Document text:

Annual Report on School Safety--October 1998


A r c h i v e d  I n f o r m a t i o n

3: Model Programs (cont'd)

Substance Abuse

All Stars, for middle and high schools, is a promising model composed of a 22-session curriculum focusing on correcting misperceptions about normative behavior, character development, identifying values and ideals, and commitment to ideals. Parent involvement is encouraged through homework and a parent guide. A preliminary evaluation in which All Stars participants were compared with another program found that All Stars did significantly better in enhancing variables related to decreasing substance use (e.g., commitment, ideals, bonding, and normative beliefs).

Contact: William B. Hansen, Tanglewood Research, 7017 Albert Pick Road, Suite D, Greensboro, NC 27409, 800-826-4539, Fax: 336-662-0099, E-mail: billhansen@tanglewood.net, Web site: www.tanglewood.net/

The Coping Power Program, for middle schools, is a demonstrated model for preventing substance use among boys. Although this intervention uses much of the same material as the Anger Coping Program (see Aggression/ Fighting), it has been extended to 33 small group sessions for students and has 16 sessions for parents. Initial results indicate that the Coping Power program increases aggressive boys' social competence and decreases their substance use.

Supplied entries:

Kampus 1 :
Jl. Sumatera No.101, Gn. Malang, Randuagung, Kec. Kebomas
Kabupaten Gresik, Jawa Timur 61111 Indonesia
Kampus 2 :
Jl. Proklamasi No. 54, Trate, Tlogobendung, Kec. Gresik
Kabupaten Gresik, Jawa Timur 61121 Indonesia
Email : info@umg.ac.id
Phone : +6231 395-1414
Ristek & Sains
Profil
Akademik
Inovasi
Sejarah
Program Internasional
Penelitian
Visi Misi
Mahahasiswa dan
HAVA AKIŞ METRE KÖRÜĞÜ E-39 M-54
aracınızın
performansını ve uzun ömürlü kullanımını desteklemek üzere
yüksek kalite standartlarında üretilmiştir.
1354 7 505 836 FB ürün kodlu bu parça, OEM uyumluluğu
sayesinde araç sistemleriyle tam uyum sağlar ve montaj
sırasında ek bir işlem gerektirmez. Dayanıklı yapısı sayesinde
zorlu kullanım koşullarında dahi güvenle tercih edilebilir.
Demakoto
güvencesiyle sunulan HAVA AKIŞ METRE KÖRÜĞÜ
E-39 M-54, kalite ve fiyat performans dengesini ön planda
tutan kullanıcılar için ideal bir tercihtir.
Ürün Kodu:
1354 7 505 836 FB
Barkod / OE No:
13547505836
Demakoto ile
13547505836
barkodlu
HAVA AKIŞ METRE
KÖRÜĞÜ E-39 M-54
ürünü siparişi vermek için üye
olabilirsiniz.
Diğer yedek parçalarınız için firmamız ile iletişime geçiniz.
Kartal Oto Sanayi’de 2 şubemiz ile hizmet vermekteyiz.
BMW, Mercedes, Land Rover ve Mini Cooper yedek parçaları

--

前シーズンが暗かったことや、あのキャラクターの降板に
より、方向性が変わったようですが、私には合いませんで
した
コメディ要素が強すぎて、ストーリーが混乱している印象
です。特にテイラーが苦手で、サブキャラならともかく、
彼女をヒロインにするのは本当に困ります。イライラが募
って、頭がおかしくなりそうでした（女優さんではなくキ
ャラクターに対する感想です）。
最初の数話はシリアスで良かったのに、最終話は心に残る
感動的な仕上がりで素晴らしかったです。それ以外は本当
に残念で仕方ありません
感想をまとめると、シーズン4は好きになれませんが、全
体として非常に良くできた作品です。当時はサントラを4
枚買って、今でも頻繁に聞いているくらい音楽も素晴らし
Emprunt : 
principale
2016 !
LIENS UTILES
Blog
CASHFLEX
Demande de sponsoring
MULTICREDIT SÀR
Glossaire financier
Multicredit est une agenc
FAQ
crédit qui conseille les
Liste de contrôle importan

...

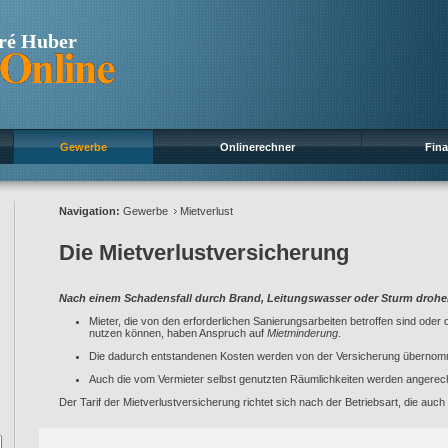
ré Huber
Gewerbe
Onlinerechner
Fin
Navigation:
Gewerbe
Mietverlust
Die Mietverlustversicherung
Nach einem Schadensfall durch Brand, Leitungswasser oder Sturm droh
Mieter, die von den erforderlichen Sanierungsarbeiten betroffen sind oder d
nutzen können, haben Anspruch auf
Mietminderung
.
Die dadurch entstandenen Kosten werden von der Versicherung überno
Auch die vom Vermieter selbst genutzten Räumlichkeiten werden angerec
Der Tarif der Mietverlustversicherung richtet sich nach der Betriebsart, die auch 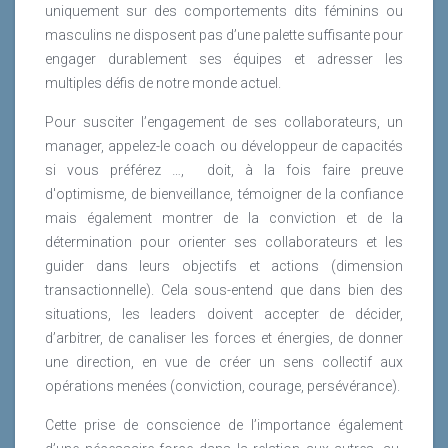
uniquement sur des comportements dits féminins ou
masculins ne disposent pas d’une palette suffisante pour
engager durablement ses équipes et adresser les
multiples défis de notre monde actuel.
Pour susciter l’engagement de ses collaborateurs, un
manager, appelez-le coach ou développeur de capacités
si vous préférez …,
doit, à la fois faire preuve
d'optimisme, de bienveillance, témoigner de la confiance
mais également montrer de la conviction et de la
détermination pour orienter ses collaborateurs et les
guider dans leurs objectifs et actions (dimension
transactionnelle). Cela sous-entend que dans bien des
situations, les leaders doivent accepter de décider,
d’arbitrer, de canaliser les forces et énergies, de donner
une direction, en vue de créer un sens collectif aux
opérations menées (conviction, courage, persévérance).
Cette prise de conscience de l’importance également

The task:
Please decide whether each statement agrees with the school safety report, answering yes or no and quoting the report's deciding words: 1. The All Stars curriculum has 22 sessions. 2. The Coping Power Program is for high schools. 3. The Coping Power Program includes 16 sessions for parents.

Exercise result:
1. Yes: "composed of a 22-session curriculum"
2. No: "The Coping Power Program, for middle schools"
3. Yes: "has 16 sessions for parents"